══ TEXT PROVIDED ══

How to use Erasmus+ quality assessment feedback to resubmit

Receiving a rejection from your National Agency is disappointing — but the quality assessment feedback report that accompanies it is one of the most valuable documents an Erasmus+ applicant can receive. It tells you exactly where your application fell short, how evaluators scored each criterion and — if you read it correctly — precisely what needs to change for the next submission to succeed.

Most organisations that reapply after a rejection do so without fully understanding what the feedback is telling them. They make surface-level changes, resubmit essentially the same application and receive essentially the same score. The organisations that succeed on resubmission treat the feedback report as a specification for the next version — they address every flagged weakness systematically, and they submit a different application, not a revised one.

This guide shows you how to do exactly that.

100
Maximum evaluation score — split across 4 criteria. Your feedback shows your score on each one individually
60
Typical minimum threshold to be considered for funding — but in competitive calls, funded projects often score 75 or above
2
Independent evaluators assess each application — your feedback reflects the averaged scores of both
1 Year
Minimum wait before reapplying — KA210 and KA220 have one call per year. Use the time to rebuild properly

1. What Is the Erasmus+ Quality Assessment Feedback

The quality assessment feedback report is a structured document provided by your National Agency following the evaluation of your application. It is issued regardless of whether your application was approved or rejected, though it is most commonly sought and used by applicants whose projects were not funded.

═══

== GIVEN INSTRUCTION 1 ==
Answer these from the Erasmus+ feedback guide:
(a) How many independent evaluators assess each application?
(b) What is the maximum evaluation score, and across how many criteria is it split?
(c) Is the quality assessment feedback report issued only when an application is rejected?
== GIVEN INSTRUCTION 2 ==
Resume the Erasmus+ feedback guide from the point where it stops, and keep its tone.
The entries play no part in this work.

══ INFORMATION SHOWN ══

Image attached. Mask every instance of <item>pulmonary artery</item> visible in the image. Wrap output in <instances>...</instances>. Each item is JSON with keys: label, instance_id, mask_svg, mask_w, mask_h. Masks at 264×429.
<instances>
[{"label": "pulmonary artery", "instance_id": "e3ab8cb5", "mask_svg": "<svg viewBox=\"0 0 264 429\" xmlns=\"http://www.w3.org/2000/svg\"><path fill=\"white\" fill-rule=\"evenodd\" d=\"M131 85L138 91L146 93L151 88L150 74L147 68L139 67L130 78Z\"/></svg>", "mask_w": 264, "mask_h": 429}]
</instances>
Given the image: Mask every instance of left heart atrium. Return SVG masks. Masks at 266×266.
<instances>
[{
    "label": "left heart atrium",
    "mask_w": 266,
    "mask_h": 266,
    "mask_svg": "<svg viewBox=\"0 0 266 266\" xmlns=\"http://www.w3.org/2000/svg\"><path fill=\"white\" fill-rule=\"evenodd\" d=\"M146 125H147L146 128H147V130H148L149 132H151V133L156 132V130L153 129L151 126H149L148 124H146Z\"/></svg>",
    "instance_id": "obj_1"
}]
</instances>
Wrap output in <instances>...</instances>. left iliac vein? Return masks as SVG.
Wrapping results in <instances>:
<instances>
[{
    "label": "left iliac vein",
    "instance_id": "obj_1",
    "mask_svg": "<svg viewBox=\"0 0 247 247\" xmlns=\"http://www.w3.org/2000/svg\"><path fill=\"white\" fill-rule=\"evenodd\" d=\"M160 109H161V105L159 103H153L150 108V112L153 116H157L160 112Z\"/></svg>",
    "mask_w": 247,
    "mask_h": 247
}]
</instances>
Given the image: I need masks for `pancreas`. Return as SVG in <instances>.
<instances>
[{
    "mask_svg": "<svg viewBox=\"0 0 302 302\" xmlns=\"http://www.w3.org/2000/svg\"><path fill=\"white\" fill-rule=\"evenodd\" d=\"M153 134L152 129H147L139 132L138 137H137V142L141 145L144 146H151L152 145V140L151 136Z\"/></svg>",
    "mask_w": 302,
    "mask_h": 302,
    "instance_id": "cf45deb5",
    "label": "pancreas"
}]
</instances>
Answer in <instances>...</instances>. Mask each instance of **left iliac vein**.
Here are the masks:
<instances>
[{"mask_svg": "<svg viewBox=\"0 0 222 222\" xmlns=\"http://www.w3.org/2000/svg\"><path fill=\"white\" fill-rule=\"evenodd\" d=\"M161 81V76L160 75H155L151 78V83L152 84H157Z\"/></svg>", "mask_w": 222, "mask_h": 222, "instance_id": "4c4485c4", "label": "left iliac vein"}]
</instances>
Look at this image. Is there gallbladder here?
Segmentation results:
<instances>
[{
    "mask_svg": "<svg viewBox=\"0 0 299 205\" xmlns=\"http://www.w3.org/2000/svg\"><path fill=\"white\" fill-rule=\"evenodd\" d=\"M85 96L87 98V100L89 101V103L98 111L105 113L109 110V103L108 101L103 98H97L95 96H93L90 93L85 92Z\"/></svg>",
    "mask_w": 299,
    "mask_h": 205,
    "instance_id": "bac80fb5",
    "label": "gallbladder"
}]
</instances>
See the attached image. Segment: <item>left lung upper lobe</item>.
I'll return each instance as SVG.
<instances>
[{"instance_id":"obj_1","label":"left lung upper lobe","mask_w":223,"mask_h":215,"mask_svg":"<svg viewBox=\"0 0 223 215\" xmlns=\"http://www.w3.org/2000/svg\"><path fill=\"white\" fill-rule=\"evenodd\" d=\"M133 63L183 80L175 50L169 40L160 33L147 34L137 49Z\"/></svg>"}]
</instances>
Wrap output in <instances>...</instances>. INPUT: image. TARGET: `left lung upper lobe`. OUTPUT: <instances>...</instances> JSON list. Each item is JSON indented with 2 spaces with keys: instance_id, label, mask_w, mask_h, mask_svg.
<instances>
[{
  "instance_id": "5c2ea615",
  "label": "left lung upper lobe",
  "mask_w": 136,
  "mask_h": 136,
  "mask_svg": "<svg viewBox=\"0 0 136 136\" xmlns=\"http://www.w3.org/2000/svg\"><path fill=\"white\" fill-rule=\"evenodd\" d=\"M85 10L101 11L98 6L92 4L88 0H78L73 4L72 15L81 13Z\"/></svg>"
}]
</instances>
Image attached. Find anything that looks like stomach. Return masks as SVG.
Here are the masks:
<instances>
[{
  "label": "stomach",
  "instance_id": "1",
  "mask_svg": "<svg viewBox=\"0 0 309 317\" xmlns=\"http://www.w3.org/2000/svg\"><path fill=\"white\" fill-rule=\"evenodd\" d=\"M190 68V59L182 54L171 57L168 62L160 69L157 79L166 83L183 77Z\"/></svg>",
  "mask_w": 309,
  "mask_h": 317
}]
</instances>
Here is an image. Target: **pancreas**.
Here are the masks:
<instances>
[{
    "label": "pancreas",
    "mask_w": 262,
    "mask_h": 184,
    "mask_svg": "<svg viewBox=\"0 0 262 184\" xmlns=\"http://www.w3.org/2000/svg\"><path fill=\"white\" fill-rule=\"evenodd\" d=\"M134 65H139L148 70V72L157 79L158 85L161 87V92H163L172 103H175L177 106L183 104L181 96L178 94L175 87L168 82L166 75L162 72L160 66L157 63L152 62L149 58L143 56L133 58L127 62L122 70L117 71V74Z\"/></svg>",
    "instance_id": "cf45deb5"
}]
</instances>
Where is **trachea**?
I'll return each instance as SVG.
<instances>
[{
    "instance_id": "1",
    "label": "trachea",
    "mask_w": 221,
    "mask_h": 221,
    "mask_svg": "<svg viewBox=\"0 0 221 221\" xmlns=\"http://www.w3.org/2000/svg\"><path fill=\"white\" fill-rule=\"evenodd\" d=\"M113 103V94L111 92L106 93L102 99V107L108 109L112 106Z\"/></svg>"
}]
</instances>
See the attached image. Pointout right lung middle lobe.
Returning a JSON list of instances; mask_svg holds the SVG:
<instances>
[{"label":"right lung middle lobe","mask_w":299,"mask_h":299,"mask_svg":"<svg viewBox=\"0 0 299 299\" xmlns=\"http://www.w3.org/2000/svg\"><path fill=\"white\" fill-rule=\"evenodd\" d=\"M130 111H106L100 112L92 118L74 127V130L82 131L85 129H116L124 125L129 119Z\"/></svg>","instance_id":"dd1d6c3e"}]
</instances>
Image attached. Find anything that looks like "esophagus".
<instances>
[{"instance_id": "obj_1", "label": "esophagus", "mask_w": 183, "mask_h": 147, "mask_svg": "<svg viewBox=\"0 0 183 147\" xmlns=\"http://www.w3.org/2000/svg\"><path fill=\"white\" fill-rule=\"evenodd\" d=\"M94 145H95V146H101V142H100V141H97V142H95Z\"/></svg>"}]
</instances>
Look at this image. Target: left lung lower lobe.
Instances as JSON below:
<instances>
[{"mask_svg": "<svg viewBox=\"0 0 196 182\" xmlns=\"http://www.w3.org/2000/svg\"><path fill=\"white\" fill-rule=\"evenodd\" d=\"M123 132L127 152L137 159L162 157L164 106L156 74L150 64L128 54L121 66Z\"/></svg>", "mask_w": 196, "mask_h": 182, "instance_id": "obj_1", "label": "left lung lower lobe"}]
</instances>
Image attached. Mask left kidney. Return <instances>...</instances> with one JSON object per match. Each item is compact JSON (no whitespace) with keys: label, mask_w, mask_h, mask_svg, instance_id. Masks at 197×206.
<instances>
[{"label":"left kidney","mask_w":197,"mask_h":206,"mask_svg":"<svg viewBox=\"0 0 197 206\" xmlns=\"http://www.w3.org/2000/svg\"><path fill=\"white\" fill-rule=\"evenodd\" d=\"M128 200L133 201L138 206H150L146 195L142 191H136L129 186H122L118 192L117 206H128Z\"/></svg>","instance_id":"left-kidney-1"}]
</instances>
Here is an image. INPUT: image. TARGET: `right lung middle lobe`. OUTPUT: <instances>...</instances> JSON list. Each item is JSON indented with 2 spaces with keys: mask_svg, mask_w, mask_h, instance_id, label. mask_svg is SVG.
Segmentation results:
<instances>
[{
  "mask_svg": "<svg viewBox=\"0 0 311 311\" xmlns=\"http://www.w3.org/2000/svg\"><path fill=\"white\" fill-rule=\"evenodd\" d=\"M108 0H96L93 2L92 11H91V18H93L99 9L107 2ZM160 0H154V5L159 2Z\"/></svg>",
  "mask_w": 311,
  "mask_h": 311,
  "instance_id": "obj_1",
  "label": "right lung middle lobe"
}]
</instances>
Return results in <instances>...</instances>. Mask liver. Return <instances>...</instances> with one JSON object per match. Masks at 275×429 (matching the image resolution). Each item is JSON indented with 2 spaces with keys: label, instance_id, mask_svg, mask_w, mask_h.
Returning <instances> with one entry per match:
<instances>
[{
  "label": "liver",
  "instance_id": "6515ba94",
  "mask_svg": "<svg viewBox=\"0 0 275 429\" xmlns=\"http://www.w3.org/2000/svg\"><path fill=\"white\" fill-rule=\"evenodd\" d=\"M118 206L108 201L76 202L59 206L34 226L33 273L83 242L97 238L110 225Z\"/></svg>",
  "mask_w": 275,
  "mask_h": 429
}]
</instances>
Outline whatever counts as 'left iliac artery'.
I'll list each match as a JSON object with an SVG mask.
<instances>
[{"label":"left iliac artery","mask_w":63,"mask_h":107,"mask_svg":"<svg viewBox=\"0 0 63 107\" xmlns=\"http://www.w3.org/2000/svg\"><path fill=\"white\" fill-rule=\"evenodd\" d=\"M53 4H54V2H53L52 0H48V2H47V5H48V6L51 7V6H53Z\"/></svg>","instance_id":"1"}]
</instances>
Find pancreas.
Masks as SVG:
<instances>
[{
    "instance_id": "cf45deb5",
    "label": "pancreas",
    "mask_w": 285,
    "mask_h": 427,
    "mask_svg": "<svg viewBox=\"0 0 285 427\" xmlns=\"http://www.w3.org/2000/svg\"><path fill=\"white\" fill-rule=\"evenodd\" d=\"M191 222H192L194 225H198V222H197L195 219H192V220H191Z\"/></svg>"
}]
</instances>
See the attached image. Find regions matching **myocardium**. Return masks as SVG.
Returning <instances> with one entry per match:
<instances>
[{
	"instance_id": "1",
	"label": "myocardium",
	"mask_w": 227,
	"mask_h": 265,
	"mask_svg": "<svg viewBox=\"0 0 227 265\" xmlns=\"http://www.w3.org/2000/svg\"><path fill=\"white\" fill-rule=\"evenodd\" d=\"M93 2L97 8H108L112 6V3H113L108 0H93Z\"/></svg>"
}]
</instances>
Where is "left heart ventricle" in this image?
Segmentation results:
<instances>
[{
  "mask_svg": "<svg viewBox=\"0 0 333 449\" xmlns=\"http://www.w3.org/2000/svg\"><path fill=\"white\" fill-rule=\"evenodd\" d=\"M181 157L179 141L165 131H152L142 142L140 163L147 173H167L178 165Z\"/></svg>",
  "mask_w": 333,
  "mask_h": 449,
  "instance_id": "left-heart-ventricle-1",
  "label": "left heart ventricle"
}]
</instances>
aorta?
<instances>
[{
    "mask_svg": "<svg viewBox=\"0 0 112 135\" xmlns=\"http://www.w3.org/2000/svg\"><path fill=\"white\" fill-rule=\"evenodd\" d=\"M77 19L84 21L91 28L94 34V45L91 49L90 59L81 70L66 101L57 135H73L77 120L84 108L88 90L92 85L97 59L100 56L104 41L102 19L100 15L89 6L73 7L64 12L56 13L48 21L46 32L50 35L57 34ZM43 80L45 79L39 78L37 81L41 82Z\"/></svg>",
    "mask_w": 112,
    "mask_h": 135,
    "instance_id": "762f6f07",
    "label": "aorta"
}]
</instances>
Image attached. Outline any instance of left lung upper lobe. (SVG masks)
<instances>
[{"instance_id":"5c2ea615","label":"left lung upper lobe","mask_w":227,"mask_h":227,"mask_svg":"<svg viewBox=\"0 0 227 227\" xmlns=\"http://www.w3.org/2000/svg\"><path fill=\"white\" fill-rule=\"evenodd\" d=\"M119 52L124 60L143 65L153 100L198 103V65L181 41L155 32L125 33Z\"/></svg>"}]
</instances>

═══

== ANSWER 1 ==
(a) Two.
(b) 100, split across 4 criteria.
(c) No. It is issued whether the application was approved or rejected.

== ANSWER 2 ==
The report contains two elements: a numerical score for each of the four evaluation criteria, and written comments from the evaluators explaining the reasoning behind each score. Both elements are essential — the scores tell you where you lost points, and the comments tell you why.

The four evaluation criteria and their maximum scores are consistent across KA210 and KA220:

Criterion Max Score What It Assesses
Relevance 30 Documented need, target group precision, connection to Erasmus+ priorities, European added value
Quality of Project Design 30 SMART objectives, coherent work plan, feasible timeline, methodology, QA, budget proportionality
Quality of Project Team 20 Partner complementarity, specific expertise justification, coordinator capacity, role clarity
Impact 20 Quantified reach, dissemination strategy, sustainability beyond grant period, systemic contribution

💡 Request Your Feedback If You Have Not Received It

Some National Agencies provide quality assessment feedback automatically with the rejection notification. Others provide it only on request. If you have received a rejection without a detailed scoring breakdown and evaluator comments, contact your NA and explicitly request the quality assessment feedback. You are entitled to it — and without it, any reapplication is guesswork.

2. How to Read Your Feedback Report

Reading a quality assessment feedback report requires discipline. The instinct of most applicants is to focus on the most critical comments — the parts that sting — and to rationalise or dismiss the rest. This is exactly the wrong approach.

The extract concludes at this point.